Clinical TrialJune 2018

JOURNAL:JACC Clin Electrophysiol. Article Link

Improving the Use of Primary Prevention Implantable Cardioverter-Defibrillators Therapy With Validated Patient-Centric Risk Estimates

WC Levy, AS Hellkamp, DB Mark et al. Keywords: heart failure; ICD; non-sudden death; prognosis; proportional risk; regression analysis; risk prediction model; sudden death

ABSTRACT


OBJECTIVES - The authors previously developed the Seattle Proportional Risk Model (SPRM) in systolic heart failure patients without implantable cardioverter-defibrillators (ICDs)to predict the proportion of deaths that were sudden. They subsequently validated the SPRM in 2 observational ICD data sets.
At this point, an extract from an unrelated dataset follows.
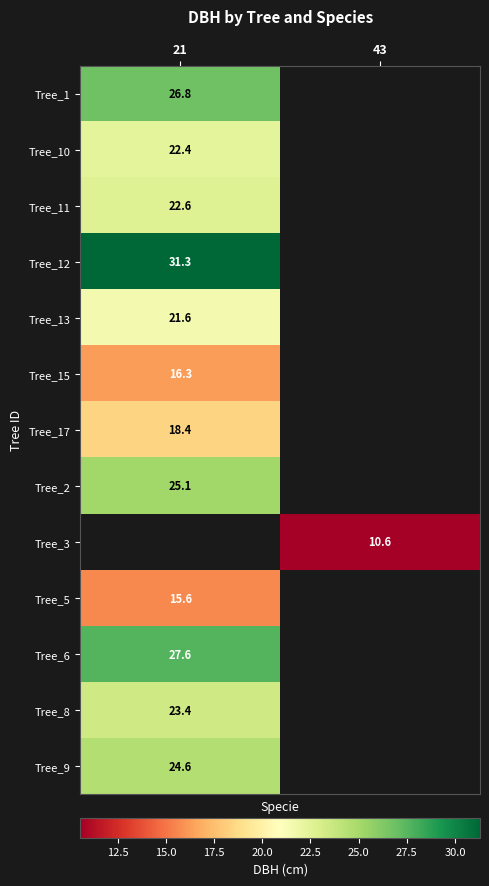

The Tree_9 series shows 24.6 at 21. True or false?

True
The objectives in the present study were to determine whether this validated model could improve identification of clinically important variations in the expected magnitude of ICD survival benefit by using a pivotal randomized trial of primary prevention ICD therapy.
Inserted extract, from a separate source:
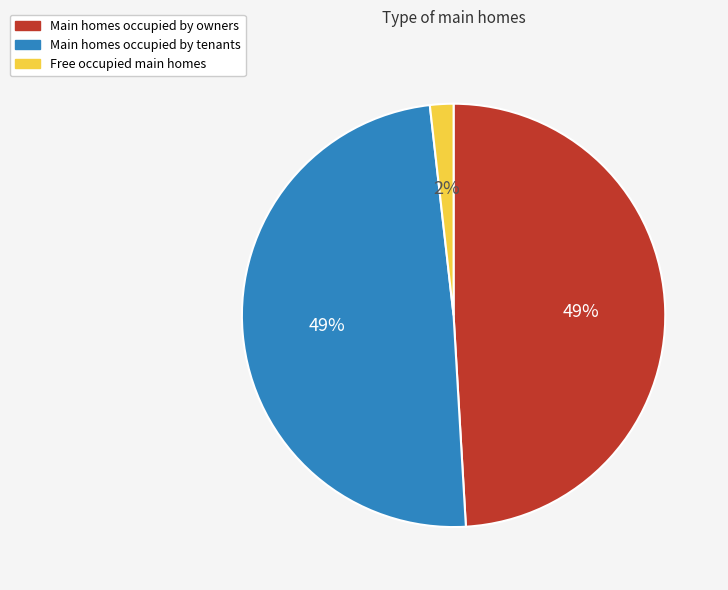

How many segments does this pie chart have?

3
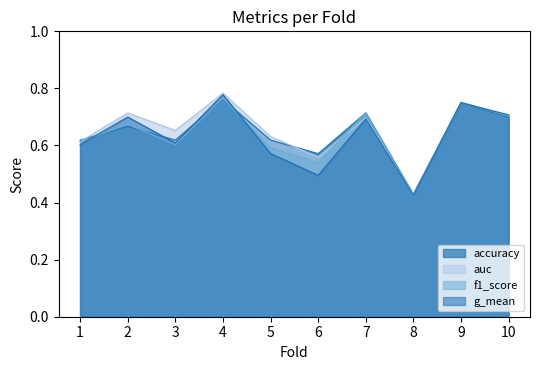

The value of f1_score at 5 is 0.9. True or false?

False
BACKGROUND - Recent data show that <50% of nominally eligible subjects receive guideline- recommended primary prevention ICDs.

METHODS - In the SCD-HeFT (Sudden Cardiac Death in Heart Failure Trial), a placebo-controlled ICD trial in 2,521 patients with an ejection fraction ≤35% and symptomatic heart failure, we tested the use of patient-level SPRM-predicted probability of sudden death (relative to that of non-sudden death) as a summary measurement of the potential for ICD benefit. A Cox proportional hazards model was used to estimate variations in the relationship between patient-level SPRM predictions and ICD benefit.
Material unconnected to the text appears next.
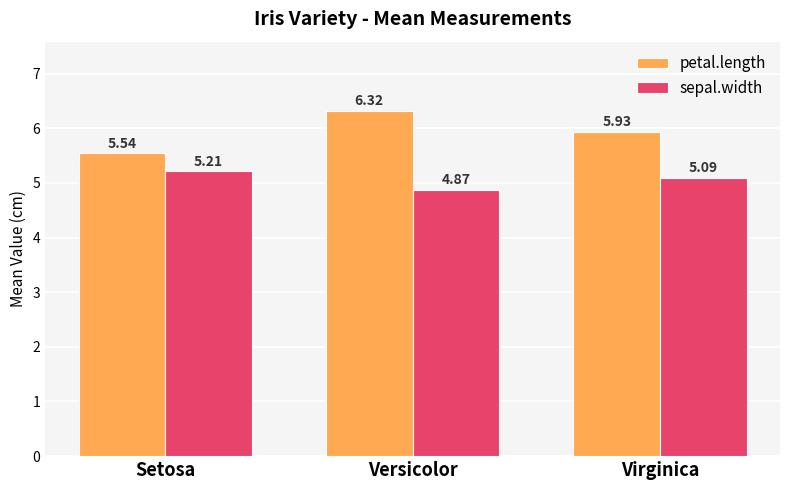

List the series in order of their peak value, highest first.

petal.length, sepal.width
RESULTS - Relative to use of mortality predictions with the Seattle Heart Failure Model, the SPRM was much better at partitioning treatment benefit from ICD therapy (effect size was 2- to 3.6-fold larger for the ICD×SPRM interaction). ICD benefit varied significantly across SPRM-predicted risk quartiles: for all-cause mortality, a +10% increase with ICD therapy in the first quartile (highest risk of death, lowest proportion of sudden death) to a decrease of 66% in the fourth quartile (lowest risk of death, highest proportion of sudden death; p = 0.0013); for sudden death mortality, a 19% reduction in SPRM quartile 1 to 95% reduction in SPRM quartile 4 (p < 0.0001).

CONCLUSIONS - In symptomatic systolic heart failure patients with a Class I recommendation for primary prevention ICD therapy, the SPRM offers a useful patient-centric tool for guiding shared decision making.